JAKARTA – Jumlah anak-anak yang menderita kekurangan gizi akut di Gaza hampir tiga kali lipat sejak gencatan senjata awal tahun ini ketika bantuan mengalir lebih bebas, menurut data yang dikumpulkan oleh kelompok-kelompok kemanusiaan dan dirilis oleh PBB pada Kamis.
Dilansir Reuters, Kamis, 5 Juni, laporan tersebut dikeluarkan pada saat distribusi bantuan di daerah kantong Palestina tersebut berada di bawah pengawasan ketat karena penembakan mematikan di dekat operasi sistem baru yang didukung AS.
Setelah gencatan senjata dua bulan gagal pada Maret, Israel memblokade pasokan bantuan ke Gaza selama 11 minggu.
Blokade bantuan memicu peringatan kelaparan dari pemantau global.
Israel, yang baru mencabut blokade sebagian sejak saat itu, memeriksa semua bantuan ke Gaza dan menuduh Hamas mencuri sebagiannya – sesuatu yang dibantah oleh kelompok militan tersebut.
Sekitar 5,8% dari hampir 50.000 anak di bawah lima tahun yang diskrining pada paruh kedua bulan Mei didiagnosis dengan malnutrisi akut, analisis kelompok PBB dan badan bantuan lainnya yang dikenal sebagai klaster gizi menunjukkan.
Ini naik dari 4,7% pada awal Mei dan hampir tiga kali lipat dari angka pada Februari selama jeda pertempuran dalam perang 20 bulan antara Israel dan Hamas.
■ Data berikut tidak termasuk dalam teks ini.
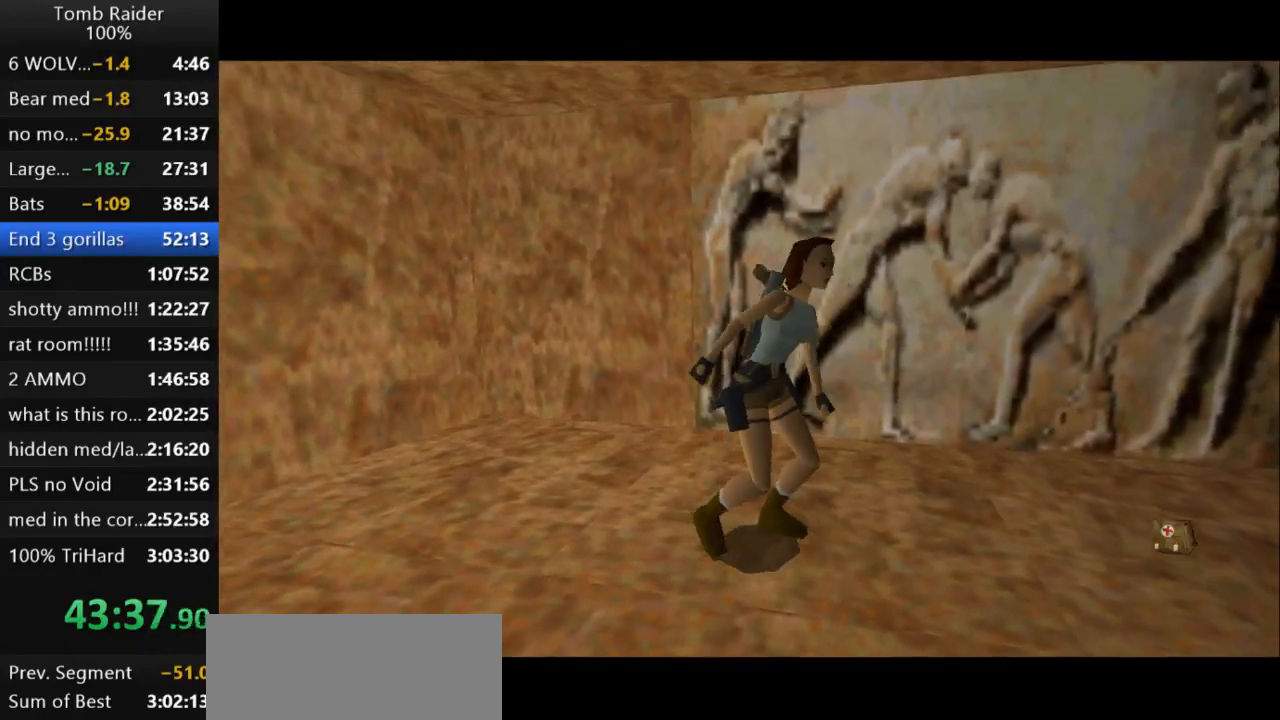
{"keys": ["jump", "up"], "events": []}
Tapi tidak disebutkan angka pasti pada bulan Februari, atau mengatakan berapa banyak anak yang diskrining.
Analisis tersebut juga melaporkan peningkatan kasus malnutrisi akut yang parah di kalangan anak-anak — kondisi yang mengancam jiwa yang melemahkan sistem kekebalan tubuh.
Disebutkan pusat-pusat untuk mendukung komplikasi medis dari kasus-kasus parah di Gaza utara dan Rafah di selatan daerah kantong itu terpaksa ditutup, membuat anak-anak tidak memiliki akses ke perawatan yang menyelamatkan nyawa.
Tidak disebutkan alasan penutupan tersebut, tetapi banyak pusat medis telah kehabisan persediaan, rusak dalam perang, atau diserang oleh Israel, yang menuduh Hamas menggunakannya untuk tujuan militer.
BACA JUGA:
Sementara Hamas membantah menggunakannya dengan cara ini.
Seorang menteri Palestina melaporkan 29 kematian terkait kelaparan di kalangan anak-anak dan orang tua hanya dalam beberapa hari pada bulan lalu.
Terpisah, badan amal medis Doctors Without Borders (MSF) mengatakan pada Kamis, dokter di Jalur Gaza menyumbangkan darah mereka sendiri untuk menyelamatkan pasien mereka setelah sejumlah besar warga Palestina ditembak mati saat mencoba mendapatkan bantuan makanan.